Sementara kalangan nasionalis dan ultranasionalis di Israel melalui Ben Gvir menginginkan bahwa mereka orang Arab-Palestina itu sebaiknya  enyah secara sukarela dari tanah legacy Israel yang telah diubah namanya oleh kolonialis Romawi sebagai tanah Palestina, padahal itu semuanya, menurut kaum ultranasionalis ini, adalah tanah nenekmoyang mereka yang disebut tanah Israel.
Pendapat yang menyuarakan ide agar orang Arab-Palestina enyah secara sukarela dari tanah Israel seperti yang diungkapkan oleh tokoh seperti Itamar Ben Gvir, mencerminkan pandangan dan aspirasi dari sebagian masyarakat Israel. Ini adalah perspektif yang kontroversial dan bertentangan dengan pendekatan solusi dua negara yang telah menjadi landasan bagi beberapa upaya perdamaian.
Dalam konteks konflik Israel-Arab Palestina, upaya mencari solusi yang adil dan berkelanjutan tetap harus mempertimbangkan hak-hak dan aspirasi kedua belah pihak. Menekankan supremasi atau mengusir satu kelompok etnis atau agama dari tanah tersebut mungkin tidak sesuai dengan prinsip-prinsip hak asasi manusia dan keadilan.

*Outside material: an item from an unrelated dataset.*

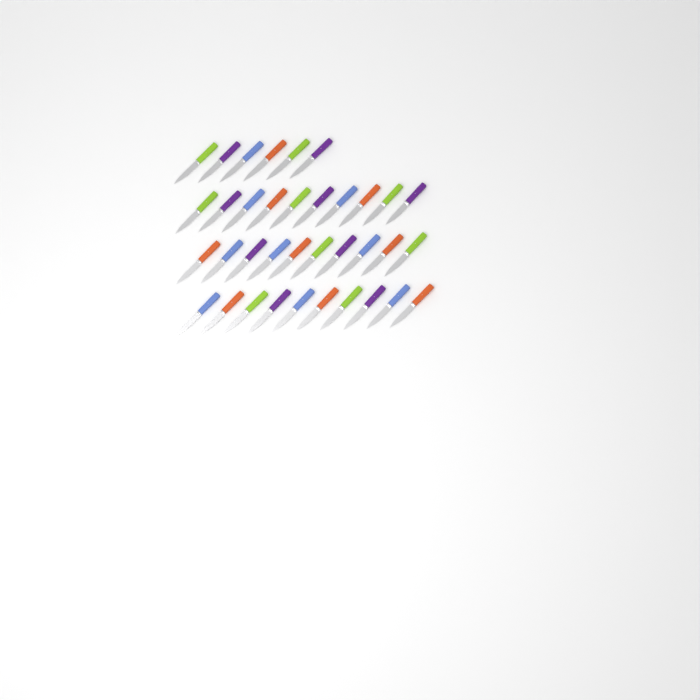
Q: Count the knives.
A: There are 36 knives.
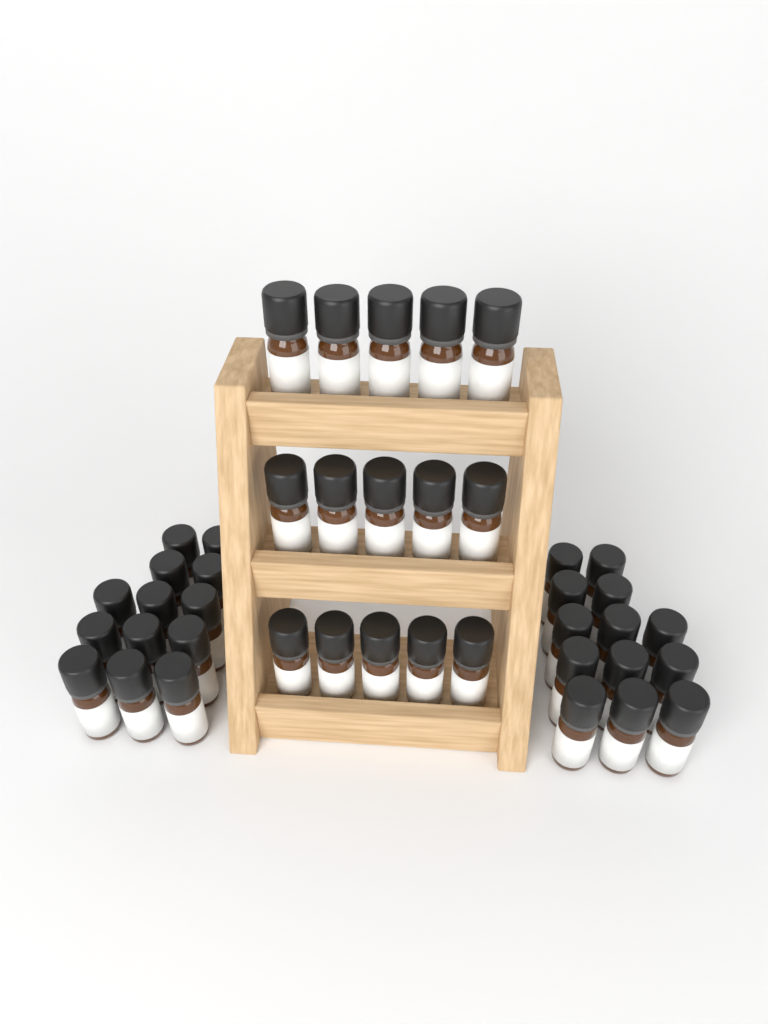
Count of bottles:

Pendapat seperti ini tidak selalu mencerminkan pandangan mayoritas di Israel atau di seluruh dunia. Ada berbagai pandangan dan sikap di kalangan masyarakat Israel, termasuk kelompok yang mendukung solusi dua negara yang damai dan berkelanjutan.
Dalam mencari solusi untuk konflik yang kompleks ini, dialog, pengertian, dan penghargaan terhadap hak-hak semua pihak menjadi kunci untuk mencapai perdamaian yang berkelanjutan di middle-east.
Sementara dunia Arab sendiri selalu menghubung-hubungkan Yerusalem adalah tanah suci mereka, sementara secara historis Yerusalem adalah ibukota Israel sejak zaman King David. Pertanyaannya, apakah karena orang Kristen di dunia barat sudah menjadi sekuler semua hingga tidak ada pembelaan tentang hak historis Israel di tanah legacy-nya sendiri. Sementara kalangan evangelis di Amerika pun terhalang untuk membela Israel karena standar ganda politik luar negeri Amerika.
Permasalahan Yerusalem dan tanah suci memiliki dimensi religius, sejarah, dan politik yang kompleks. Yerusalem memiliki signifikansi religius bagi tiga agama besar dunia : Kristen, Islam, dan Yahudi. Klaim atas Yerusalem dan tanah sekitarnya seringkali menciptakan ketegangan dan konflik.
Sejarah Yerusalem mencakup berbagai periode, termasuk masa kejayaan di bawah pemerintahan Raja David dan Salomo di Kerajaan Israel kuno. Namun, dalam perjalanan sejarah, kota tersebut juga dikuasai oleh berbagai kekuatan, termasuk Romawi dan Bizantium, sebelum akhirnya menjadi bagian dari Kekhalifahan Islam dan kemudian Kekaisaran Ottoman.
Pandangan tentang Yerusalem dan Israel dapat bervariasi di antara berbagai kelompok dan individu di seluruh dunia. Orang Kristen di dunia Barat, termasuk evangelis, memiliki sudut pandang khusus terhadap konflik Israel-Arab Palestina. Cukup banyak yang mendukung hak Israel berdasarkan keyakinan agama dan pandangan eschatologi, sementara yang lain mungkin memiliki pendekatan yang lebih kritis terhadap kebijakan pemerintah Israel.
Tidak semua orang Kristen atau orang Barat bersikap sekuler atau memiliki pandangan yang sama terkait hak-hak Israel. Ada spektrum pandangan yang luas di antara masyarakat Barat, termasuk di Amerika Serikat.
Dalam politik luar negeri Amerika Serikat, ada berbagai faktor yang mempengaruhi pendekatan terhadap konflik Israel-Arab Palestina, termasuk pertimbangan keamanan nasional, hubungan dengan sekutu regional, dan kebijakan global. Standar ganda politik bisa menjadi faktor, tetapi hal ini kompleks dan melibatkan berbagai pertimbangan geopolitik.